Under the baobab: Despite struggles, there are still many reasons to be thankful
“Centre County is located on the original homelands of the Erie, Haudenosaunee (Seneca, Cayuga, Onondaga, Oneida, Mohawk and Tuscarora), Lenape (Delaware Nation, Delaware Tribe, Stockbridge-Munsee), Shawnee (Absentee, Eastern and Oklahoma) Susquehannock and Wahzhazhe (Osage) Nations. We acknowledge and honor the traditional caregivers of these lands and strive to understand and model their responsible stewardship. We also acknowledge the longer history of these lands and our place in that history.” — Acknowledgment of Land by IPSA and IFSA
Happy Thanksgiving.
It is fitting that this day, which many First Nation Americans call a National Day of Mourning, comes at the end of Indigenous People’s History Month. It is one of many commemorations focusing on cultural reconciliation, emerging out of the patchwork quilt of our diverse society. As we learn to live with each other, hopefully we are learning to respect each other’s culture. An axiom I used to tell my students was “to go where you are celebrated not just tolerated.”
Though much of my time in this country and community has involved struggles for justice and equality, most of my time has centered around a quest for joy and a celebration of our common humanity. Fortunately, I have been blessed with a loving and supportive mate. My children are decent people. I share the same human values with many friends and colleagues of all races and ethnicities. I live in a country that is better than when it started and continues to improve. Appropriately on Thanksgiving, I am thankful for so much.

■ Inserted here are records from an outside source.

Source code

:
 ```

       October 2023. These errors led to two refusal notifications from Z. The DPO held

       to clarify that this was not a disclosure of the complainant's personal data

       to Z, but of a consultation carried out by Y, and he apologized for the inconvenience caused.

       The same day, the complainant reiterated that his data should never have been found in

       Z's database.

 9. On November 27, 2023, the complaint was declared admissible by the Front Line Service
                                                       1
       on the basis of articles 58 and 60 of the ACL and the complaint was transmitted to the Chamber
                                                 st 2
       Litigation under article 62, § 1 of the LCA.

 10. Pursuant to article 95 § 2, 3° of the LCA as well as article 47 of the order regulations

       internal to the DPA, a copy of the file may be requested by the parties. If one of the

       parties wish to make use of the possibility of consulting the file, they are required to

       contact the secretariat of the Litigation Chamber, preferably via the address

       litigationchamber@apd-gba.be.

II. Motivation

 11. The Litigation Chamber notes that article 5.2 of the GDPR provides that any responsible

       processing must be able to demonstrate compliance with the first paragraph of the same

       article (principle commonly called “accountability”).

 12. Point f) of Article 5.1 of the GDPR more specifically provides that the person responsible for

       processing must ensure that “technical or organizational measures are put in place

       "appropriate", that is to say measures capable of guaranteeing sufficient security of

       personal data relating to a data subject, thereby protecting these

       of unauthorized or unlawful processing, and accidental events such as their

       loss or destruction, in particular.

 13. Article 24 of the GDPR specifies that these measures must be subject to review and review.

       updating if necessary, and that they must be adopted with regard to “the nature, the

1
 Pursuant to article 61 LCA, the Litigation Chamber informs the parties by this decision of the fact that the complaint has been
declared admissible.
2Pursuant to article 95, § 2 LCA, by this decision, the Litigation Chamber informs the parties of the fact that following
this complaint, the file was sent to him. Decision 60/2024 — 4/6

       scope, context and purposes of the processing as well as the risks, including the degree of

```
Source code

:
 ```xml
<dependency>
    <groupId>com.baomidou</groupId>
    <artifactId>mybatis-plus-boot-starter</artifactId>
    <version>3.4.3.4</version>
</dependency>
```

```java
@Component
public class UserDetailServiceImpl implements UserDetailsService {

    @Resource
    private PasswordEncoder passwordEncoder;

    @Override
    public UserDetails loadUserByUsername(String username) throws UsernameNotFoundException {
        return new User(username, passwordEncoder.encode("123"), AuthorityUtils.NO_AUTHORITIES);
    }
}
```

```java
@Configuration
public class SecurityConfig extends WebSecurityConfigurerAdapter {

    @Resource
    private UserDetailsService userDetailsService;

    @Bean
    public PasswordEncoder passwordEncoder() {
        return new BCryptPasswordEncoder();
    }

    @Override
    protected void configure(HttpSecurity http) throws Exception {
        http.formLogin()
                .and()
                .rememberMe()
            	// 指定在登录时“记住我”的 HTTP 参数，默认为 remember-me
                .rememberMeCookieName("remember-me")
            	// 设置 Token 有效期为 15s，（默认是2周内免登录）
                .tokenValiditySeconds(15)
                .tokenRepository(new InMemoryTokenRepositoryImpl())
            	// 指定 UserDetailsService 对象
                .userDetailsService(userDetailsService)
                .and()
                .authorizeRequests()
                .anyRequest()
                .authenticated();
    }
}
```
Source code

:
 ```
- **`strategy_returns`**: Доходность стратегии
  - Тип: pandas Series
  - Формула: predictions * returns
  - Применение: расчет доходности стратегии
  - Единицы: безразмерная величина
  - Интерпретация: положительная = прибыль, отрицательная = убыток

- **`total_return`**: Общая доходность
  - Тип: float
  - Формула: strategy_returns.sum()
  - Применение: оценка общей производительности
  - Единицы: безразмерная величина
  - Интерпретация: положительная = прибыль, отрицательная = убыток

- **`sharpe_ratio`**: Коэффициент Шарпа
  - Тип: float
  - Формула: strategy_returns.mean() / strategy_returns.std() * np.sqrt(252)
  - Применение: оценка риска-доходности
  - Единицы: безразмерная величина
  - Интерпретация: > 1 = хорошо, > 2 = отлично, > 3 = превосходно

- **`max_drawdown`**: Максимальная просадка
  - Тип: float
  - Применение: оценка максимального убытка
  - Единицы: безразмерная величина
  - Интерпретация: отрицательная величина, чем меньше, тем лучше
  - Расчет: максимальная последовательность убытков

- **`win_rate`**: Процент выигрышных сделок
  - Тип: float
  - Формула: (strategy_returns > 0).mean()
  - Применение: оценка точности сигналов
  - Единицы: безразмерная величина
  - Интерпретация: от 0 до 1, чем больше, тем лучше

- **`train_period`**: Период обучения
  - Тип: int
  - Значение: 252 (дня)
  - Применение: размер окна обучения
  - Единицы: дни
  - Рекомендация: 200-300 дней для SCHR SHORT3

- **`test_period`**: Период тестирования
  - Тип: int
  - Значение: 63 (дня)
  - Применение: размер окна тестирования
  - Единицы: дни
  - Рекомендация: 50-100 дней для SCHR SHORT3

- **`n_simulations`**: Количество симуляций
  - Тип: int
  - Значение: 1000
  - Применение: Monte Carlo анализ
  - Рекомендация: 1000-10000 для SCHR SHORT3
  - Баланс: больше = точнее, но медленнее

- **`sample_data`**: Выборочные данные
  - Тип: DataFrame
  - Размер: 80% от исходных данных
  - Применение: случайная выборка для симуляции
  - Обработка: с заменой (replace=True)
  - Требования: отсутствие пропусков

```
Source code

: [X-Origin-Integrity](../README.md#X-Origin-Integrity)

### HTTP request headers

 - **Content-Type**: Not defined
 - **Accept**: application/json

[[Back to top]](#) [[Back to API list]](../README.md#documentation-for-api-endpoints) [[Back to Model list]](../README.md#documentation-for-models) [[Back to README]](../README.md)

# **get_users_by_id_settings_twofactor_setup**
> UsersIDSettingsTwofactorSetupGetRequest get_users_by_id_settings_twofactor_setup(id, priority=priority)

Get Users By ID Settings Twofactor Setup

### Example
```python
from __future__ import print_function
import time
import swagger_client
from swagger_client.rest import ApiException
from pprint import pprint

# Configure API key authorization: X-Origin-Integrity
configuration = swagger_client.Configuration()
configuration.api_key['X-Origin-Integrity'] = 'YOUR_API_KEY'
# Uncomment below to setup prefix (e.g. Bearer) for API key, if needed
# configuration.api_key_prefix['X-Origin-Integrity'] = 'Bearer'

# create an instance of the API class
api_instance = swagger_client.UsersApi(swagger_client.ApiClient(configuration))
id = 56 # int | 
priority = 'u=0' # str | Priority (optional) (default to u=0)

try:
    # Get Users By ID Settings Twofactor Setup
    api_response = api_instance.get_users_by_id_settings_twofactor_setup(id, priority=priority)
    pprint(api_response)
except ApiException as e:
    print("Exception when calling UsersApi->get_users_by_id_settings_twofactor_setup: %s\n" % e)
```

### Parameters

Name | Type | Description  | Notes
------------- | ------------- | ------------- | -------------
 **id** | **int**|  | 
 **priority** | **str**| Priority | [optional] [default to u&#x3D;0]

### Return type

I am thankful to my ancestors who cleared the way and paved the path to freedom. I celebrate my great-great grandfather, Curtis, who fought as a member of the U.S. Colored Troops during the Civil War and helped to bring freedom to our enslaved people. I honor and thank my father, Douglas, who saved the world for democracy during World War II. I thank my mother Bessie and grandmothers, Alma and Johnnie B., who built the world’s most powerful industrial apparatus to support that effort. I applaud my grandsons, who represent the seventh recorded generation of our family to be born in this country.
I am thankful that our country is not at war with any other country and that we have a government with enough sense to see how important that is. I am thankful that there are women, African Americans and other ethnic minorities serving at all levels of government and public and private institutions. I am thankful that we seem to have survived the worst pandemic in our history. I am thankful that we are learning to talk to each other again and that saner heads on both sides of the aisle, in national and state legislatures, are beginning to do the jobs for which they were elected.
I am thankful for our teachers and coaches, for educating and training our young people for the world they will encounter beyond the academy. James Franklin, Micah Shrewsberry, Carolyn Kieger, Cael Sanderson, Katie Schumacher-Cawley, Erica Dambach have built highly ranked programs which have brought national recognition to our central PA college town. Quarterback Sean Clifford has been in residence for six years and is leading the team to a ten-win season and hopefully a New Year’s six bowl. Head football coach Matt Lintal of State College Area High School has the unbeaten Little Lions in the PIAA semifinals for the second straight year.
Despite the disease, despair, mass shootings and inflation, we are blessed that there is still love in the land and most of us want to see more of it. Sisters and brothers, let the scales fall from our eyes and hearts. We have taken a step back. Let us take two steps forward, together.